* Extrahierter Text *
Programmkino: Back for Good [FSK 12]

Deutsche Mediensatire mit viel Humor

Die Reality-TV-Karriere von Angie (Kim Riedle) geht gerade ziemlich den Bach runter. Nachdem die Anfang 30-Jährige als PR-Aktion einen Drogenentzug hinter sich gebracht hat, will sie einen Platz als Kandidatin im quotenstarken „Dschungelcamp“ ergattern. Doch als ihr Lover und Manager ihr den Laufpass gibt, rückt das TV-Comeback in weite Ferne und die von ihren vermeintlichen Freunden ignorierte Angie kehrt vorerst in ihr Heimatkaff zur Familie zurück. In der alten Heimat warten ihre fordernde Mutter Monika (Juliane Köhler), die den illustren Lebenswandel der Tochter kritisch beäugt, und Angies jüngere Schwester Kiki (Leonie Wesselow), eine Epileptikerin, die mit der Pubertät und Cyber-Mobbing ringt. Als die herzkranke Mutter ins Krankenhaus kommt, muss Angie Verantwortung für Kiki übernehmen.

* Zu prüfendes Material *
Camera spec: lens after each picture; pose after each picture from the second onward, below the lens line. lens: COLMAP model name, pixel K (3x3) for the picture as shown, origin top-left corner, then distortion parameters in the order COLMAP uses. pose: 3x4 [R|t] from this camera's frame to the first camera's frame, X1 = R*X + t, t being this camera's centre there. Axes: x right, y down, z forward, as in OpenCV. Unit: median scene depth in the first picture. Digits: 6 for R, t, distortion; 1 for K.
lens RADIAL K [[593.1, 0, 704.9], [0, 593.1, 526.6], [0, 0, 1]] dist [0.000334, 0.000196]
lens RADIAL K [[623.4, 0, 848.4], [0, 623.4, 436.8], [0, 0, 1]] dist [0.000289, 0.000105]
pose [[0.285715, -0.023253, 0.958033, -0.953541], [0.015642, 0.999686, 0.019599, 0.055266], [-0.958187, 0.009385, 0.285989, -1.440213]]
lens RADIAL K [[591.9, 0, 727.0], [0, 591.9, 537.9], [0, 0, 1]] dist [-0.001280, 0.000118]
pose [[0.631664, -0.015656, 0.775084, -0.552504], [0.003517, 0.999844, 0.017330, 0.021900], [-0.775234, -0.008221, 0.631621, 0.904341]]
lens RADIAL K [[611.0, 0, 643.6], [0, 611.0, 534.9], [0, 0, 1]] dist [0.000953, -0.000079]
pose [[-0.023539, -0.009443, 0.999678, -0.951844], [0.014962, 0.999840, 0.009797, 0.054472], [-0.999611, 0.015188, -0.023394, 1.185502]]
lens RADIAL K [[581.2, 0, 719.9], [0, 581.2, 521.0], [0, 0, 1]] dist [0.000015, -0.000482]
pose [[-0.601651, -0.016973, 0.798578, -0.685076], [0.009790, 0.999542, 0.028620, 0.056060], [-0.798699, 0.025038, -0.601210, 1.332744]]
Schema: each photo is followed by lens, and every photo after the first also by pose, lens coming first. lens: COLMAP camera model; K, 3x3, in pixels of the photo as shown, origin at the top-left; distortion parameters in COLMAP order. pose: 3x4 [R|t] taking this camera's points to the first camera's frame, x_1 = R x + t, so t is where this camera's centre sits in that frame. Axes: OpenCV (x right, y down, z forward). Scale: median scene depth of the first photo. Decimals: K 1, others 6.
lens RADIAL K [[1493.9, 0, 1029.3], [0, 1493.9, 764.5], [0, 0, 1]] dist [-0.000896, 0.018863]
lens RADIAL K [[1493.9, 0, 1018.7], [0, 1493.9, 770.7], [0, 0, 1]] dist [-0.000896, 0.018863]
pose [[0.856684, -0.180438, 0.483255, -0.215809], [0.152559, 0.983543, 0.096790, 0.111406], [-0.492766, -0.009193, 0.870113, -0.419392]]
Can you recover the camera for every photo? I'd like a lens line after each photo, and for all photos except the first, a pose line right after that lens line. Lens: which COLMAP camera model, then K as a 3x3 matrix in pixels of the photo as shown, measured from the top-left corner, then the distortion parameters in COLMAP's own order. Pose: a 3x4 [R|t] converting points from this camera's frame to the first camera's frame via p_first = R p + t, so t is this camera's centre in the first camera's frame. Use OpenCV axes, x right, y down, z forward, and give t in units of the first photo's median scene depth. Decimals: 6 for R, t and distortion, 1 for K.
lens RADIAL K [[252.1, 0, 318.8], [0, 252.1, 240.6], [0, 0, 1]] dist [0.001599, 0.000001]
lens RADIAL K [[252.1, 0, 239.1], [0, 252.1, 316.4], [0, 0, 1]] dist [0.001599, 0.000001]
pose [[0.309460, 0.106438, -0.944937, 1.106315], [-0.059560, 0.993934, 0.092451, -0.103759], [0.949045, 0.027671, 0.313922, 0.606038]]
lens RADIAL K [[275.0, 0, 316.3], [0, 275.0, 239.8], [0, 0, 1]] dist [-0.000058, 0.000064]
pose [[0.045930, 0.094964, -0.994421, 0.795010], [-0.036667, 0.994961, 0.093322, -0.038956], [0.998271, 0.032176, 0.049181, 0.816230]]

* Deine Aufgabe *
Kannst du die Filmbeschreibung zu „Back for Good“ nach ihrem letzten Satz fortführen?

* Antwort folgt *
In filmischer Hinsicht liefert Mia Spengler eine durchweg gelungene Arbeit ab. Vor allem die bewegliche Kameraführung von Falko Lachmund, der nah an den Figuren bleibt, trägt entscheidend zum Flow des Films bei, der auch im treibenden Soundtrack widerhallt. Dass Spengler bei allem Humor nie das Gefühlsleben ihrer Hauptfigur aus den Augen verliert, verleiht der Mediensatire eine gerade für ein Kinodebüt bemerkenswerte Vielschichtigkeit.
Ab 19 Uhr gibt es wie immer Sushi - Schüler und Studenten zahlen keinen Eintritt.